> About this exercise: Write out the passage from the article on state MAHA bills from "Under the MAHA" to "the Trump era.", word for word.

> Exercise passage:

*** Begin section ***

Republican state legislators across the country are filing a flurry of bills to advance the “Make America Healthy Again” agenda promoted by activist lawyer and former presidential candidate Robert F. Kennedy Jr., who’s in line to be the next U.S. health secretary.

Under the MAHA banner, state lawmakers are working to regulate candy and soda purchases under social welfare programs, remove fluoride from public water systems, roll back state vaccination requirements, and remove ultra-processed food from schools.

They’ve enlisted celebrities to help. They’re using #RFK and #MAHA hashtags on social media to share legislative wins. Lawmakers even walked the red carpetat a January gala celebrated as the official start of the MAHA movement in the Trump era.

“It’s pretty exciting for me,” said Wyoming Republican state Rep. Jacob Wasserburger, who has sponsored a MAHA bill in his state.

“I was a pretty overweight kid when I was growing up. … When I was about 16, I started trying to get healthy, and it seemed to me like there were some badly flawed issues with our health care in this country that weren’t being addressed,” he said.

Kennedy is a vocal vaccine skeptic with controversial and sometimes misleading views on a number of public health policies, from fluoride in public water to the underlying causes of HIV and autism. He’s decried ultra-processed foods, government overreach and greedy corporations for harming human health and the environment.

His often unorthodox — and in some cases, false — views have inspired some conservative lawmakers and given political cover to others, spurring them to reshape public health policy in myriad ways.

*** End section ***

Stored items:
*** Begin section ***

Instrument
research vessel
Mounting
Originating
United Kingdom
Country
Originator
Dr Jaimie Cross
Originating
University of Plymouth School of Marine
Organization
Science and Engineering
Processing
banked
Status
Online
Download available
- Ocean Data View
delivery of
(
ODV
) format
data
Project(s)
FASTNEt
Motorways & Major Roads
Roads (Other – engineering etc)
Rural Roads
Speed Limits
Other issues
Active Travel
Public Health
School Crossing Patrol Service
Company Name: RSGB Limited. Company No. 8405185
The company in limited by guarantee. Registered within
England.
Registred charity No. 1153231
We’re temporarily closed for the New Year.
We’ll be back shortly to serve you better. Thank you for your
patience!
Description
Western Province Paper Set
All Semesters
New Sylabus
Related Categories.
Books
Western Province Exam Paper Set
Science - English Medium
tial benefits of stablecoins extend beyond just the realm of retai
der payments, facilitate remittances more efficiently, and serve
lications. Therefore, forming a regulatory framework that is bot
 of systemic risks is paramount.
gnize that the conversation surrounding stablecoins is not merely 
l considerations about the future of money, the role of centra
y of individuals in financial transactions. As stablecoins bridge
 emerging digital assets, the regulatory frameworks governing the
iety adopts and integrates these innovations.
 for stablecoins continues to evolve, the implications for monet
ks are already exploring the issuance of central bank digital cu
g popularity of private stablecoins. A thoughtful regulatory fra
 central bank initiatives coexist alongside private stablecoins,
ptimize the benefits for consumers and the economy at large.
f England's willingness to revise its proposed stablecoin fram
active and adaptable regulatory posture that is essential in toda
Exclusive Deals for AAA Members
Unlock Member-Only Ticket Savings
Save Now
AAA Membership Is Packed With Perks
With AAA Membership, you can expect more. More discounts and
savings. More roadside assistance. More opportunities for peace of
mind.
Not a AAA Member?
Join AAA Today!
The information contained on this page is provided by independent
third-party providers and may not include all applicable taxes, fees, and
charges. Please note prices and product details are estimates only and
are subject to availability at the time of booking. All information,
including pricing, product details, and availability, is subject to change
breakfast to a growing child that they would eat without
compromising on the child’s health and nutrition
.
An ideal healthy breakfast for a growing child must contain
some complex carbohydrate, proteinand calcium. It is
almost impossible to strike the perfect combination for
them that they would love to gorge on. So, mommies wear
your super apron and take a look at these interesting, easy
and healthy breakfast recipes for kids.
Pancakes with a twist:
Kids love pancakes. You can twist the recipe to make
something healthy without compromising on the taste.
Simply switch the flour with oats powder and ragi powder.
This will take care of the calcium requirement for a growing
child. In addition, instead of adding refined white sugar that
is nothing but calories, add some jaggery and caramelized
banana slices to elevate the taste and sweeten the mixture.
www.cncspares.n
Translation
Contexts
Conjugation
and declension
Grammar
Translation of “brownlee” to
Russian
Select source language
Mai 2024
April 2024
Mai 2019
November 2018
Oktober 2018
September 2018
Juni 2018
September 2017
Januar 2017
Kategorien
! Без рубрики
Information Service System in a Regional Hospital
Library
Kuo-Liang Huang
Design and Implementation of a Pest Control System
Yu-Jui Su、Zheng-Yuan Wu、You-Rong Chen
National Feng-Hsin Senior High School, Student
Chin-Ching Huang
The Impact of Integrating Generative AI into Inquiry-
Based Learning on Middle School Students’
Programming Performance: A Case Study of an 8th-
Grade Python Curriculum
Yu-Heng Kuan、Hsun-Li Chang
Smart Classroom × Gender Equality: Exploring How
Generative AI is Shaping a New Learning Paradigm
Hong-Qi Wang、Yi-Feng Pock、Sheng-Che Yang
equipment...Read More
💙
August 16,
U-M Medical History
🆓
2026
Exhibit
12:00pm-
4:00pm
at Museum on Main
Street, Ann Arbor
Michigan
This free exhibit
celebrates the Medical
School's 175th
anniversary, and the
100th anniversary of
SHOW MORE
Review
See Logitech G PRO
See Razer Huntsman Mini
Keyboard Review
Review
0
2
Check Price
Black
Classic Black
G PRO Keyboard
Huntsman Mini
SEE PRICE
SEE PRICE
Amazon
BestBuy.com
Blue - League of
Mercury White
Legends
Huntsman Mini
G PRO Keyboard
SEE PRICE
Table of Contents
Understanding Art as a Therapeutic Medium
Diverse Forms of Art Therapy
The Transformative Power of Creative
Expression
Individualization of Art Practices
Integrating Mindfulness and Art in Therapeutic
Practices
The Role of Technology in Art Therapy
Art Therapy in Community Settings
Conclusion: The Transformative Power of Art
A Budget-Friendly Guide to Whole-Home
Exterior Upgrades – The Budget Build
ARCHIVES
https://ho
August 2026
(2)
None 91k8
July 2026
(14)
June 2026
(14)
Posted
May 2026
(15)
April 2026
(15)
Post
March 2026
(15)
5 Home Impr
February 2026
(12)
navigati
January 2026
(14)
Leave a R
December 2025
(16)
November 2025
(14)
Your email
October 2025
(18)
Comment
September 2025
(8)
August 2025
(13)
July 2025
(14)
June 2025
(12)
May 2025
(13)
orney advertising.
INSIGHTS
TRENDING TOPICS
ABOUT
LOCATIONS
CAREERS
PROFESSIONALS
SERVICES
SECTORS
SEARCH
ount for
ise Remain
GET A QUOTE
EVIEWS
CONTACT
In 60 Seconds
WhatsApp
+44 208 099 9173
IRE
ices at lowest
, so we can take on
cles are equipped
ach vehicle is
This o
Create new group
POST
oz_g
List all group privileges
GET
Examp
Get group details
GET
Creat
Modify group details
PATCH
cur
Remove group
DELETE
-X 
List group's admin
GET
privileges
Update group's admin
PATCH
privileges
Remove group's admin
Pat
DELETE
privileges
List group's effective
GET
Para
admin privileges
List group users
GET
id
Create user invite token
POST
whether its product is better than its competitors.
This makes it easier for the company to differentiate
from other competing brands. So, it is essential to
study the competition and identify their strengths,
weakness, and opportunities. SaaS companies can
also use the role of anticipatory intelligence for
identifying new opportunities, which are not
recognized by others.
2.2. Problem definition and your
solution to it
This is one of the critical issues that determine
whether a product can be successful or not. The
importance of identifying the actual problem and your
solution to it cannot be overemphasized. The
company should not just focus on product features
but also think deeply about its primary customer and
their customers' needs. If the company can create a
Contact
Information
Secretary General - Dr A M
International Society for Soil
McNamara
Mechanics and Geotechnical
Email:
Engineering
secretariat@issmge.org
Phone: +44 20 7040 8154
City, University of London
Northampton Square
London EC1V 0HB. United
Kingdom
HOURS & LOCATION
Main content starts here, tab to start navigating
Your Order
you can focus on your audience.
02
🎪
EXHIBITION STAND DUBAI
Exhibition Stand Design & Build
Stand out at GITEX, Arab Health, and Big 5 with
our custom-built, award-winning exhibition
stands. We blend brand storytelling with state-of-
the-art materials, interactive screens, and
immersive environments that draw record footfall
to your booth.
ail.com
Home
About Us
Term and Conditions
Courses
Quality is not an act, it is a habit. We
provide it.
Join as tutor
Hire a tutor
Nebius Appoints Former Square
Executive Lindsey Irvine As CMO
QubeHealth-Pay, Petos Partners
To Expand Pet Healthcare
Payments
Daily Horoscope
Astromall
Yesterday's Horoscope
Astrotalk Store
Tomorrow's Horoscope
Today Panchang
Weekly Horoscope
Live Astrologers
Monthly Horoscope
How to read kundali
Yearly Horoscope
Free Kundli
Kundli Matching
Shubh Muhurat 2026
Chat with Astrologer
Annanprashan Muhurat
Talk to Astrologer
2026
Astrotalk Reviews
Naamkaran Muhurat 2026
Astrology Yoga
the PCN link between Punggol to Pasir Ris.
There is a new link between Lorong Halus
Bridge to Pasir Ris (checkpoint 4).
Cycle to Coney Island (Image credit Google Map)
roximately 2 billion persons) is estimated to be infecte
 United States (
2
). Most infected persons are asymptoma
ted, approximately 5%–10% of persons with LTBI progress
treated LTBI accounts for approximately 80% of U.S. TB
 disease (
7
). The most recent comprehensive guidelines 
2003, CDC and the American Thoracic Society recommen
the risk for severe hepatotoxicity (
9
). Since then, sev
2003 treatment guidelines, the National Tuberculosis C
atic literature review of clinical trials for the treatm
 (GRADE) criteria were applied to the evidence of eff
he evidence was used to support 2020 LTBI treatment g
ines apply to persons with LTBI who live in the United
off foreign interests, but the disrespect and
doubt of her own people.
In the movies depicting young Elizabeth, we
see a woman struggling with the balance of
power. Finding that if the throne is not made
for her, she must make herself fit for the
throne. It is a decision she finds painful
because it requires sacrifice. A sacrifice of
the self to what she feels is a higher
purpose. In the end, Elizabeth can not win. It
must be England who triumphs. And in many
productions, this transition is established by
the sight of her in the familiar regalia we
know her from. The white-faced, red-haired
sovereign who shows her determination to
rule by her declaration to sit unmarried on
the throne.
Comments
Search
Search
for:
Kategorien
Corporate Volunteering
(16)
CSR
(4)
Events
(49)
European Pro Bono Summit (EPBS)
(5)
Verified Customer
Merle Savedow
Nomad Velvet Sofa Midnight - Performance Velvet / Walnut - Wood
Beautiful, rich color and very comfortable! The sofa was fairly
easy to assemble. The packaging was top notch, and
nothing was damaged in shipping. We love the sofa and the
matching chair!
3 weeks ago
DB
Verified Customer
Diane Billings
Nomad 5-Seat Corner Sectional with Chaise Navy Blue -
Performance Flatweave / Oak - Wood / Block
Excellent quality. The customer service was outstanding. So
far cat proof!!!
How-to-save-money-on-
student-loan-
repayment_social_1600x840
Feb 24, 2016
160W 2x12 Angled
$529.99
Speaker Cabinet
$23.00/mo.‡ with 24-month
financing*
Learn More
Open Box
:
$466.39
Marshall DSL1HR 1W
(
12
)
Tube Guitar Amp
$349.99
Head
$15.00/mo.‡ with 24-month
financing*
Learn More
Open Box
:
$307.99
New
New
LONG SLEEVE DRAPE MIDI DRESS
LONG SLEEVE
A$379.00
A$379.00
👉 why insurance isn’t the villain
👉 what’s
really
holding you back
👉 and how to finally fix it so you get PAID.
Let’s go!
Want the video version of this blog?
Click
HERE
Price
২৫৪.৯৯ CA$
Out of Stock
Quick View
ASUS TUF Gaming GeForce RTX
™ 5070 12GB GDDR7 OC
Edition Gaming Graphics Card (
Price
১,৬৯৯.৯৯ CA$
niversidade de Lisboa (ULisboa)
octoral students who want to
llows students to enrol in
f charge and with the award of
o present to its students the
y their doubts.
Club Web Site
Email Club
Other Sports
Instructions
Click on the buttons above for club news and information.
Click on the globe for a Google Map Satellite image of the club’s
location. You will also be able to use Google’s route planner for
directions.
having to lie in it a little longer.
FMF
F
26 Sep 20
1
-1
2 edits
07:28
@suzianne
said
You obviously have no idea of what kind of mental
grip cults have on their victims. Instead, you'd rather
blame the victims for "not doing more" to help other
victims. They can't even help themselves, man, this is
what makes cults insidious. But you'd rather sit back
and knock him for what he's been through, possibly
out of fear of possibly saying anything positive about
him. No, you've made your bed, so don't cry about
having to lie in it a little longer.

*** End section ***

> Response:
Under the MAHA banner, state lawmakers are working to regulate candy and soda purchases under social welfare programs, remove fluoride from public water systems, roll back state vaccination requirements, and remove ultra-processed food from schools.

They’ve enlisted celebrities to help. They’re using #RFK and #MAHA hashtags on social media to share legislative wins. Lawmakers even walked the red carpetat a January gala celebrated as the official start of the MAHA movement in the Trump era.